Bruno vit à Merville-Franceville (14). Parti à la mi-mars au Sénégal, il attend de pouvoir regagner la France et ses proches. Depuis trois mois, ses vols sont successivement annulés. Résultat : une vie familiale et professionnelle bouleversée.
Bruno s’est envolé pour Dakar le 15 mars 2020. Ce quadragénaire d’origine camerounaise a longtemps vécu au Sénégal. Il n’a jamais connu son père et il a perdu sa mère à l’adolescence. En Afrique de l'ouest, il a conservé des attaches avec sa « famille de cœur » à qui il rend visite régulièrement.
Au départ, son escapade devait durer neuf jours. Mais depuis trois mois, Bruno attend désespérément de retrouver sa compagne et sa fille à Merville-Franceville, dans le Calvados. Impossible pour lui de quitter le Sénégal en raison de la crise sanitaire et de la fermeture des frontières.
7 annulations de vols en 3 mois
« Bruno pète un plomb ! », lance Marie pour décrire l’état d’esprit de son conjoint. Au mois d’avril, l’ambassade encourage le Français bloqué en Afrique à acheter un billet d’avion avec Air France. « Les prix étaient exorbitants ! », se souvient la compagne de Bruno restée à Merville-Franceville. Le tarif était dix fois plus élevé que celui du billet dont il disposait. Il avait déjà déboursé 200 euros, pas question de payer un retour à 2 000 euros. Elle précise : « Royal Air Maroc nous assurait une date de départ. On y croyait.». Bruno ne suit pas le conseil. Erreur.

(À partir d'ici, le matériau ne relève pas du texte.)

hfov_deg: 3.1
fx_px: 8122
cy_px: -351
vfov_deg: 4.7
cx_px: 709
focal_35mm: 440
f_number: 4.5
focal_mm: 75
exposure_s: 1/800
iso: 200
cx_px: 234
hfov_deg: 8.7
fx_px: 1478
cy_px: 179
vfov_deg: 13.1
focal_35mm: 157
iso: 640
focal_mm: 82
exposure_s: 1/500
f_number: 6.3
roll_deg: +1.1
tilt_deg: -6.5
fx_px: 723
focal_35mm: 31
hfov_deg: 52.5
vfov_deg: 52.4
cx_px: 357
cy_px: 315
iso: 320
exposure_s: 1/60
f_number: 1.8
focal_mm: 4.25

L’entreprise marocaine de transport n’a cessé de reporter les vols. Le quadragénaire devait quitter le Sénégal le 21 juin prochain. Mais son départ a été annulé pour la septième fois .

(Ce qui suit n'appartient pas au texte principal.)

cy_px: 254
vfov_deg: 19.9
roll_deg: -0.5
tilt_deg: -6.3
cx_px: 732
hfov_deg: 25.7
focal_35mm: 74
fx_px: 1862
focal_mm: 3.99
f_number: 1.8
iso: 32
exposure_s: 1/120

J’espère voir Bruno revenir le plus tôt possible, mais je n’y crois même plus. Je n’ai plus d’énergie.
« Pendant le confinement, ça pouvait encore s’entendre mais au bout de trois mois, ça m’interpelle », remarque Olivier Paz, maire de la commune de Merville-Franceville. Dans un tweet, l’élu interroge le ministre des Affaires étrangères Jean-Yves Le Drian : « La France ne peut pas faire mieux ? ». Pour lui, l’Etat « n’a pas été à la hauteur pour rapatrier des Français qui se trouvaient à l’étranger pour des raisons professionnelles ou familiales ».
Depuis le mois de mars, Bruno, un habitant de @MervilleFrPlage bloqué au Sénegal attend de pouvoir regagner la France et sa famille. Son vol de retour vient, pour la septième fois, d’être annulé. @JY_LeDrian après plus de 100 jours, la France ne peut pas mieux faire ?
— Paz Olivier (@paz_olivier) June 18, 2020
Marie a décidé d’agir par ses propres moyens. « J’espère voir Bruno revenir le plus tôt possible, mais je n’y crois même plus. Je n’ai plus d’énergie », confie la Calvadosienne. Son compagnon a toujours son billet retour avec Royal Air Maroc. Mais désormais, il est prêt à prendre n'importe quel autre vol pour rejoindre son pays et ses proches. Le sort s'acharne : aucune réservation, toutes compagnies confondues, n’est possible avant le 1er août.
Une fillette loin de son père
« Mon petit poussin vit très mal l’absence de son papa », s’émeut Marie, qui partage la vit de son conjoint depuis 13 ans. Ses journées de travail sont longues. Habituellement, la petite fille de six ans passe beaucoup de temps avec son père. A la maison, son absence se fait sentir.
Au quotidien, Marie peut compter sur ses parents pour garder sa fille et lui faire quelques courses. « Heureusement, ils sont là pour qu’on souffre le moins possible financièrement », admet-elle.
C’est foutu ! Entre le confinement où je n’ai rien vendu et mon compagnon qui perd son entreprise : c’est la totale !
Son entreprise met la clef sous la porte
Après avoir été militaire de l’armée française pendant douze ans, Bruno s'installe comme autoentrepreneur à Mondeville, dans le Calvados. Après trois mois d’absence loin de son bureau, la société n’a pas résisté. Il met la clef sous la porte.
« On a tout perdu et tout le monde s’en fiche », s’insurge sa compagne. Remontée, elle ne comprend pas l’inaction des autorités. Elle est résignée. « J’ai l’impression qu’on a été oublié », se désole-t-elle.
Marie est commerçante dans la commune balnéaire de Merville-Franceville. « C’est foutu ! Entre le confinement où je n’ai rien vendu et mon compagnon qui perd son entreprise : c’est la totale ! », s’inquiète-t-elle.